No man saw the Haliotis depart, though many heard her. She left at two in the morning, having cut her moorings, and it was none of her crew's pleasure that the engines should strike up a thundering half-seas-over chanty that echoed among the hills. Mr. Wardrop wiped away a tear as he listened to the new song.
"She 's gibberin'—she 's just gibberin'," he whimpered. "Yon 's the voice of a maniac."

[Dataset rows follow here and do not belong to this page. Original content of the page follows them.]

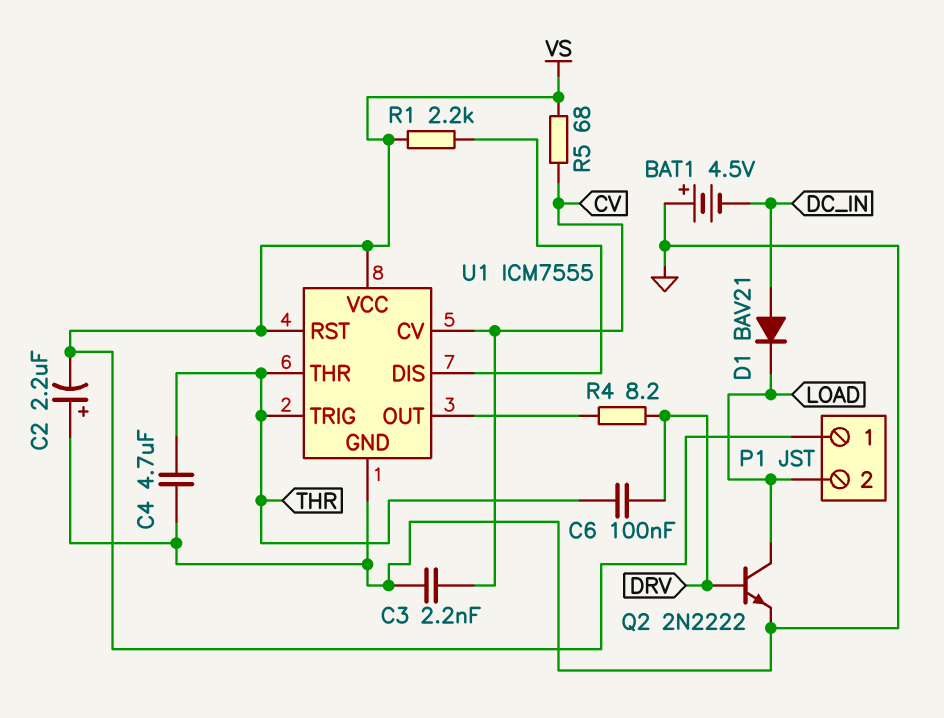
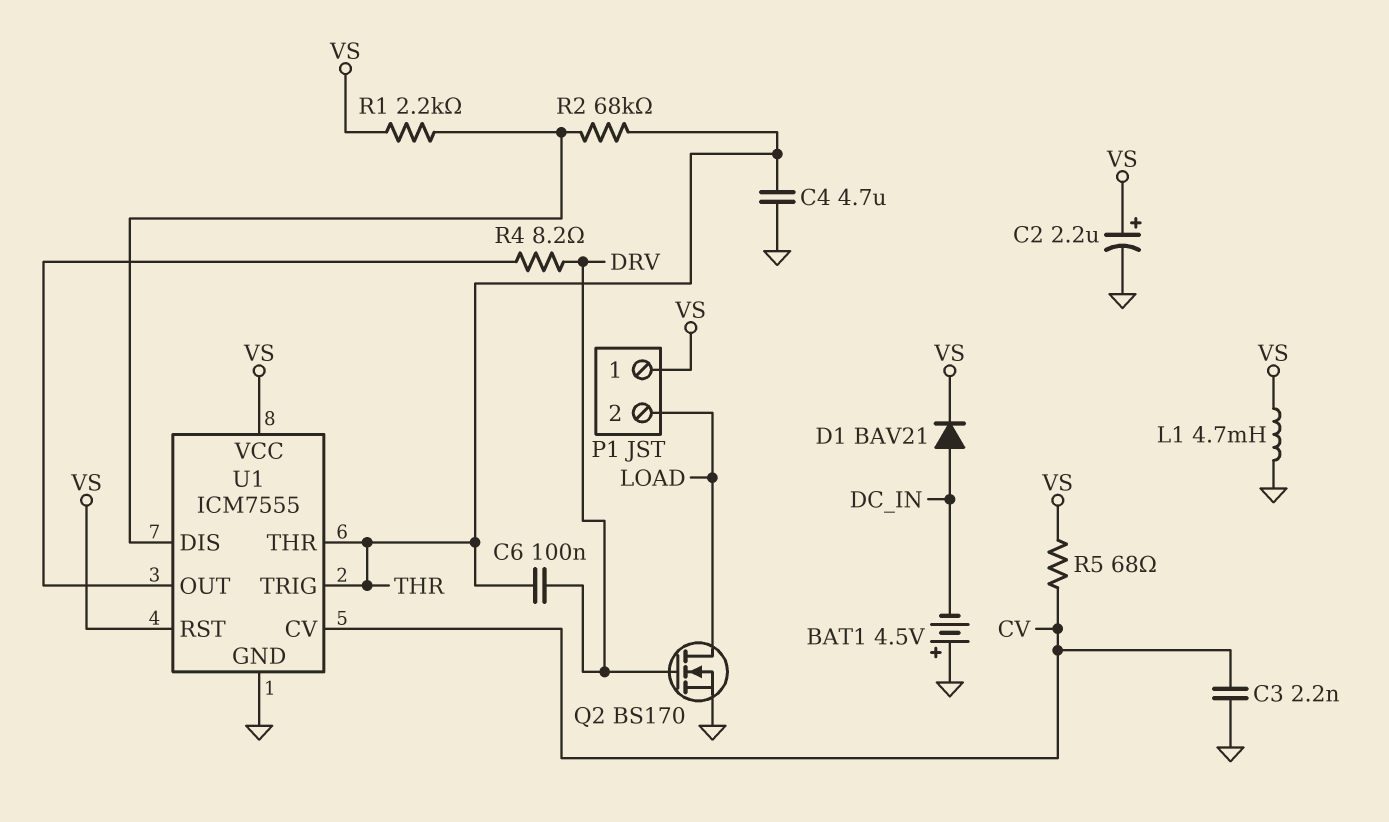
C2: 2.2uF (plus GND, minus VS) -> 2.2uF (plus VS, minus GND)
D1: diode BAV21 (A DC_IN, K LOAD) -> diode BAV21 (A DC_IN, K VS)
L1: none -> 4.7mH (GND, VS)
Q2: NPN 2N2222 (B DRV, C LOAD, E GND) -> NMOS BS170 (G DRV, D LOAD, S GND)
R2: none -> 68k (THR, U1/DIS)

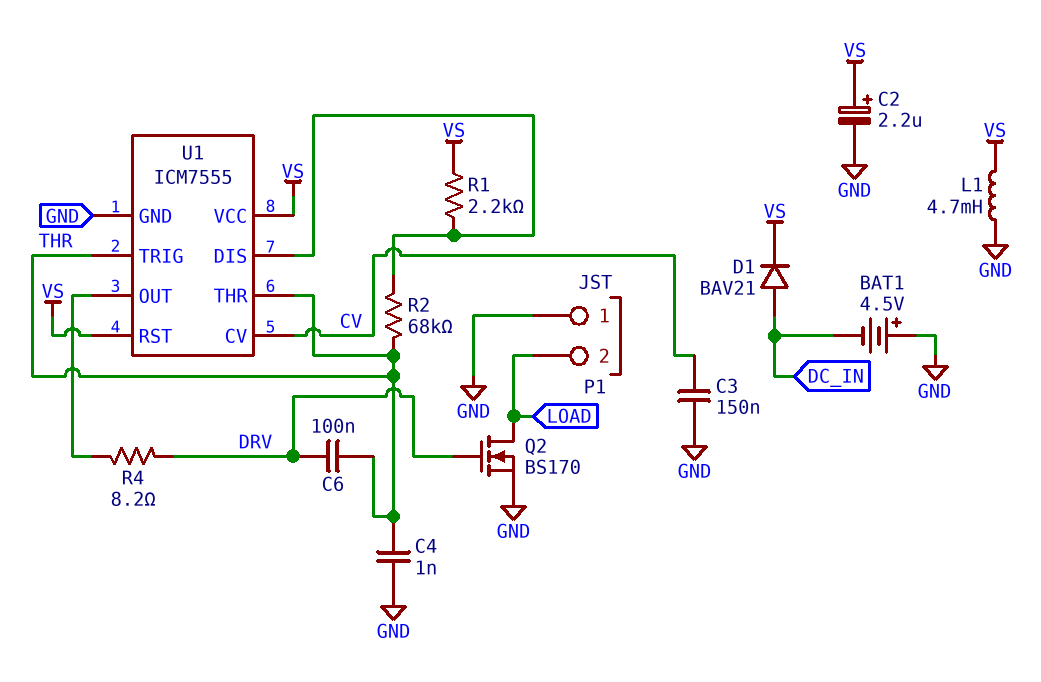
C3: 2.2nF (CV, GND) -> 150nF (CV, GND)
C4: 4.7uF (GND, THR) -> 1nF (GND, THR)
P1 pin 1: VS -> GND
R5: 68 (CV, VS) -> none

And if engines have any soul, as their masters believe, he was quite right. There were outcries and clamours, sobs and bursts of chattering laughter, silences where the trained ear yearned for the clear note, and torturing reduplications where there should have been one deep voice. Down the screw-shaft ran murmurs and warnings, while a heart-diseased flutter without told that the propeller needed re-keying.
"How does she make it?" said the skipper.
"She moves, but—but she 's breakin' my heart.